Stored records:
= = = = = = =

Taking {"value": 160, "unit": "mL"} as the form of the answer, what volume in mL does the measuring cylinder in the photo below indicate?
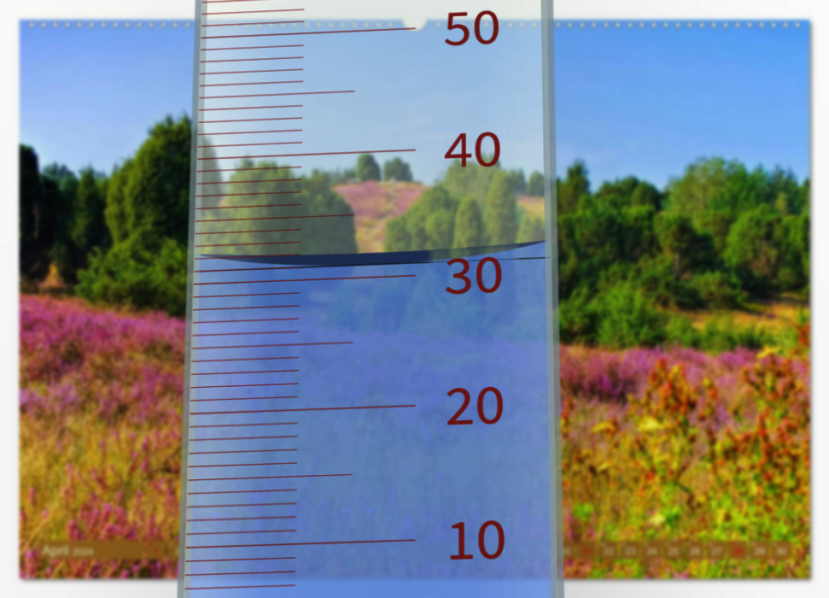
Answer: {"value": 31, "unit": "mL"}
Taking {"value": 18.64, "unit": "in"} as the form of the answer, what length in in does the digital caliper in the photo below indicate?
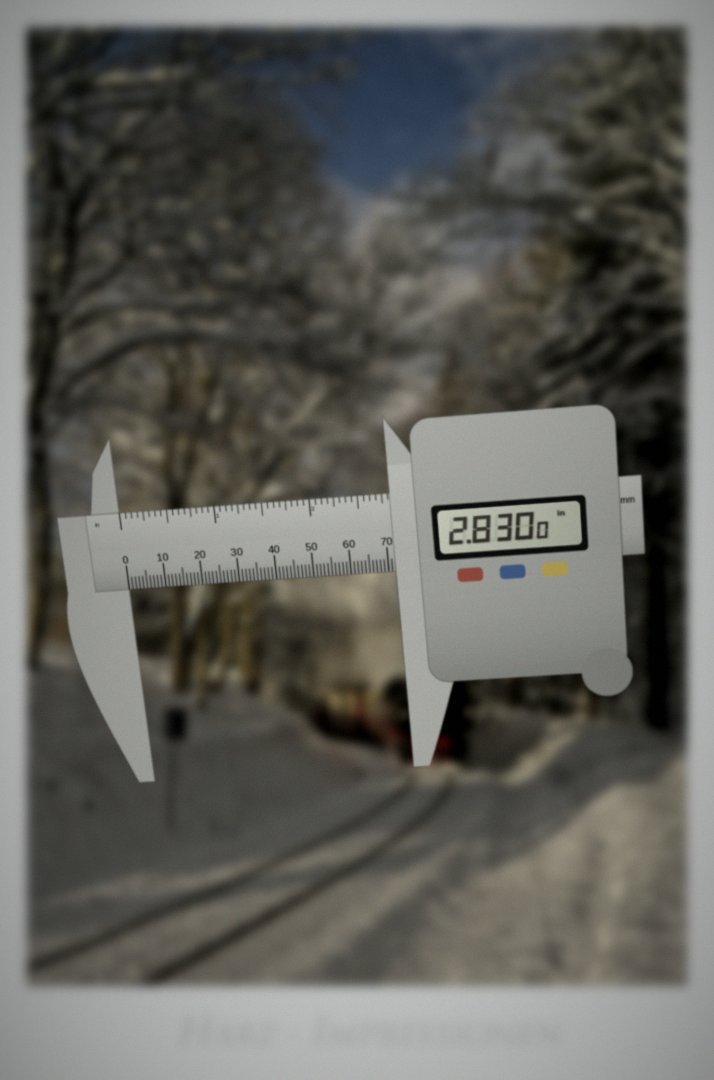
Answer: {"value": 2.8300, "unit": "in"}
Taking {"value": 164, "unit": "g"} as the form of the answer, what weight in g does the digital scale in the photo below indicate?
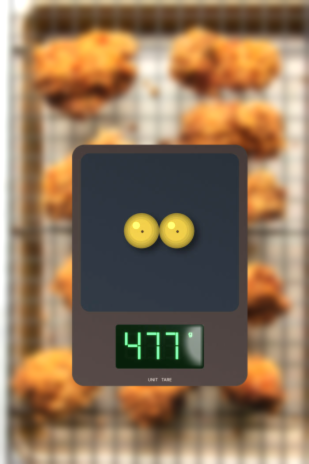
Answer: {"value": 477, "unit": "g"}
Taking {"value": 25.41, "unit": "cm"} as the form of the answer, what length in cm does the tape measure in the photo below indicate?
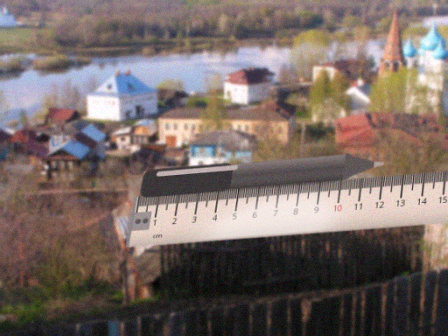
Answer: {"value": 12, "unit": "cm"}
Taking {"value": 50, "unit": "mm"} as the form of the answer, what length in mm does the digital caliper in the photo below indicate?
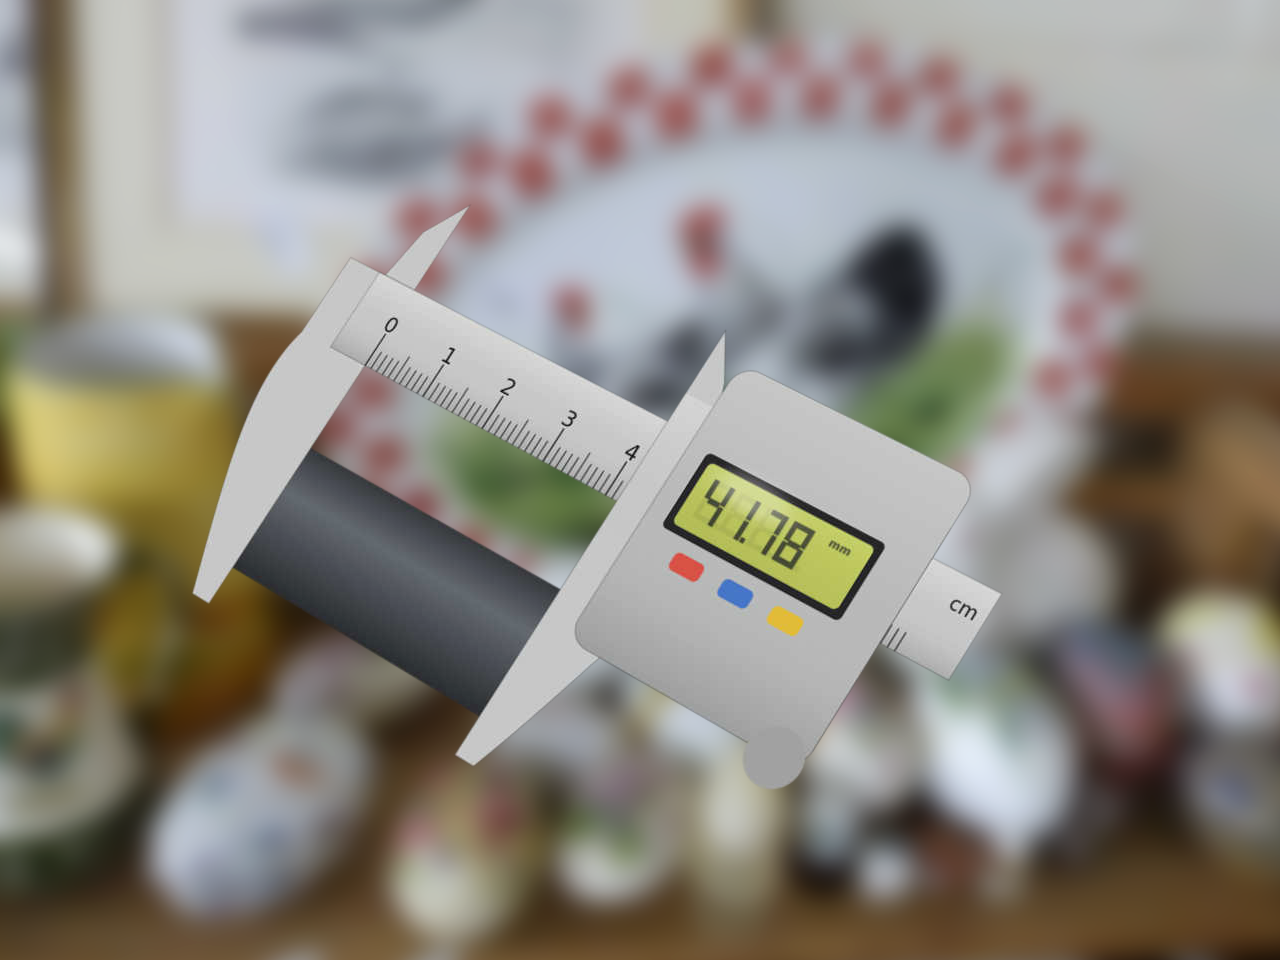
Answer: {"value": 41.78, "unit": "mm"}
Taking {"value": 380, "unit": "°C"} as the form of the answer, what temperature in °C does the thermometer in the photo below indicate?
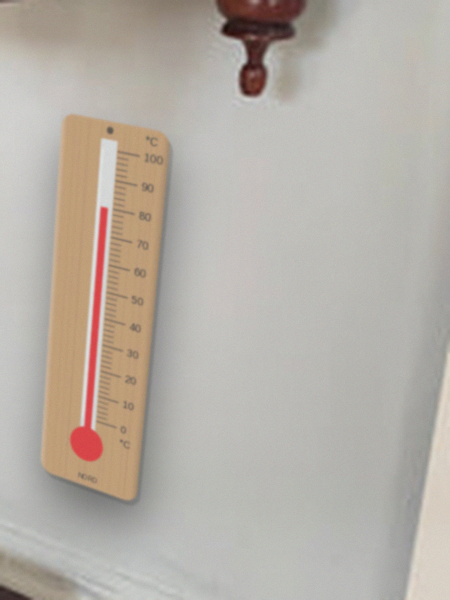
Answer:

= = = = = = =

Problem requirements
Transcribe every one of the records above verbatim, omitting the pictures.

The answer
Taking {"value": 160, "unit": "mL"} as the form of the answer, what volume in mL does the measuring cylinder in the photo below indicate?
Answer: {"value": 31, "unit": "mL"}
Taking {"value": 18.64, "unit": "in"} as the form of the answer, what length in in does the digital caliper in the photo below indicate?
Answer: {"value": 2.8300, "unit": "in"}
Taking {"value": 164, "unit": "g"} as the form of the answer, what weight in g does the digital scale in the photo below indicate?
Answer: {"value": 477, "unit": "g"}
Taking {"value": 25.41, "unit": "cm"} as the form of the answer, what length in cm does the tape measure in the photo below indicate?
Answer: {"value": 12, "unit": "cm"}
Taking {"value": 50, "unit": "mm"} as the form of the answer, what length in mm does the digital caliper in the photo below indicate?
Answer: {"value": 41.78, "unit": "mm"}
Taking {"value": 380, "unit": "°C"} as the form of the answer, what temperature in °C does the thermometer in the photo below indicate?
Answer:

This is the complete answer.